- WHAT YOU SHOULD DO: Output the entries below word for word, stopping once the line containing "RECT 8.2 3.6 8.45 6.35 ;" is done, and omit each picture.

--- RECORDS FOR THE TASK Enclosed Below ---

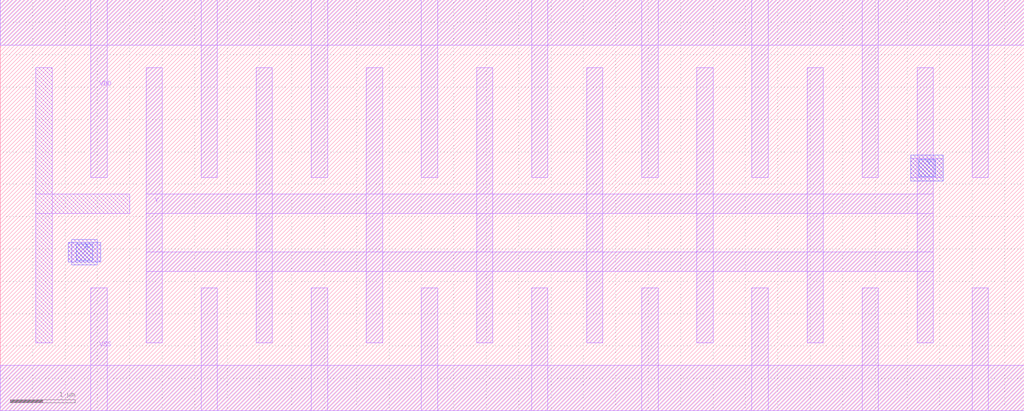
<source format=lef>
# Copyright 2022 Google LLC
# Licensed under the Apache License, Version 2.0 (the "License");
# you may not use this file except in compliance with the License.
# You may obtain a copy of the License at
#
#      http://www.apache.org/licenses/LICENSE-2.0
#
# Unless required by applicable law or agreed to in writing, software
# distributed under the License is distributed on an "AS IS" BASIS,
# WITHOUT WARRANTIES OR CONDITIONS OF ANY KIND, either express or implied.
# See the License for the specific language governing permissions and
# limitations under the License.
VERSION 5.7 ;
BUSBITCHARS "[]" ;
DIVIDERCHAR "/" ;

MACRO gf180mcu_osu_sc_gp9t3v3__buf_16
  CLASS CORE ;
  ORIGIN 0 0 ;
  FOREIGN gf180mcu_osu_sc_gp9t3v3__buf_16 0 0 ;
  SIZE 15.8 BY 6.35 ;
  SYMMETRY X Y ;
  SITE gf180mcu_osu_sc_gp9t3v3 ;
  PIN VDD
    DIRECTION INOUT ;
    USE POWER ;
    SHAPE ABUTMENT ;
    PORT
      LAYER Metal1 ;
        RECT 0 5.65 15.8 6.35 ;
        RECT 15 3.6 15.25 6.35 ;
        RECT 13.3 3.6 13.55 6.35 ;
        RECT 11.6 3.6 11.85 6.35 ;
        RECT 9.9 3.6 10.15 6.35 ;
        RECT 8.2 3.6 8.45 6.35 ;
        RECT 6.5 3.6 6.75 6.35 ;
        RECT 4.8 3.6 5.05 6.35 ;
        RECT 3.1 3.6 3.35 6.35 ;
        RECT 1.4 3.6 1.65 6.35 ;
    END
  END VDD
  PIN VSS
    DIRECTION INOUT ;
    USE GROUND ;
    SHAPE ABUTMENT ;
    PORT
      LAYER Metal1 ;
        RECT 0 0 15.8 0.7 ;
        RECT 15 0 15.25 1.9 ;
        RECT 13.3 0 13.55 1.9 ;
        RECT 11.6 0 11.85 1.9 ;
        RECT 9.9 0 10.15 1.9 ;
        RECT 8.2 0 8.45 1.9 ;
        RECT 6.5 0 6.75 1.9 ;
        RECT 4.8 0 5.05 1.9 ;
        RECT 3.1 0 3.35 1.9 ;
        RECT 1.4 0 1.65 1.9 ;
    END
  END VSS
  PIN A
    DIRECTION INPUT ;
    USE SIGNAL ;
    PORT
      LAYER Metal1 ;
        RECT 1.05 2.3 1.55 2.6 ;
      LAYER Metal2 ;
        RECT 1.05 2.3 1.55 2.6 ;
        RECT 1.1 2.25 1.5 2.65 ;
      LAYER Via1 ;
        RECT 1.17 2.32 1.43 2.58 ;
    END
  END A
  PIN Y
    DIRECTION OUTPUT ;
    USE SIGNAL ;
    PORT
      LAYER Metal1 ;
        RECT 14.05 3.6 14.55 3.9 ;
        RECT 14.15 1.05 14.4 5.3 ;
        RECT 2.25 3.05 14.4 3.35 ;
        RECT 2.25 2.15 14.4 2.45 ;
        RECT 12.45 1.05 12.7 5.3 ;
        RECT 10.75 1.05 11 5.3 ;
        RECT 9.05 1.05 9.3 5.3 ;
        RECT 7.35 1.05 7.6 5.3 ;
        RECT 5.65 1.05 5.9 5.3 ;
        RECT 3.95 1.05 4.2 5.3 ;
        RECT 2.25 1.05 2.5 5.3 ;
      LAYER Metal2 ;
        RECT 14.05 3.55 14.55 3.95 ;
      LAYER Via1 ;
        RECT 14.17 3.62 14.43 3.88 ;
    END
  END Y
  OBS
    LAYER Metal1 ;
      RECT 0.55 1.05 0.8 5.3 ;
      RECT 0.55 3.05 2 3.35 ;
  END
END gf180mcu_osu_sc_gp9t3v3__buf_16

</source>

--- End of Enclosed RECORDS FOR THE TASK ---

- REPLY TO THE EXERCISE:
<source format=lef>
# Copyright 2022 Google LLC
# Licensed under the Apache License, Version 2.0 (the "License");
# you may not use this file except in compliance with the License.
# You may obtain a copy of the License at
#
#      http://www.apache.org/licenses/LICENSE-2.0
#
# Unless required by applicable law or agreed to in writing, software
# distributed under the License is distributed on an "AS IS" BASIS,
# WITHOUT WARRANTIES OR CONDITIONS OF ANY KIND, either express or implied.
# See the License for the specific language governing permissions and
# limitations under the License.
VERSION 5.7 ;
BUSBITCHARS "[]" ;
DIVIDERCHAR "/" ;

MACRO gf180mcu_osu_sc_gp9t3v3__buf_16
  CLASS CORE ;
  ORIGIN 0 0 ;
  FOREIGN gf180mcu_osu_sc_gp9t3v3__buf_16 0 0 ;
  SIZE 15.8 BY 6.35 ;
  SYMMETRY X Y ;
  SITE gf180mcu_osu_sc_gp9t3v3 ;
  PIN VDD
    DIRECTION INOUT ;
    USE POWER ;
    SHAPE ABUTMENT ;
    PORT
      LAYER Metal1 ;
        RECT 0 5.65 15.8 6.35 ;
        RECT 15 3.6 15.25 6.35 ;
        RECT 13.3 3.6 13.55 6.35 ;
        RECT 11.6 3.6 11.85 6.35 ;
        RECT 9.9 3.6 10.15 6.35 ;
        RECT 8.2 3.6 8.45 6.35 ;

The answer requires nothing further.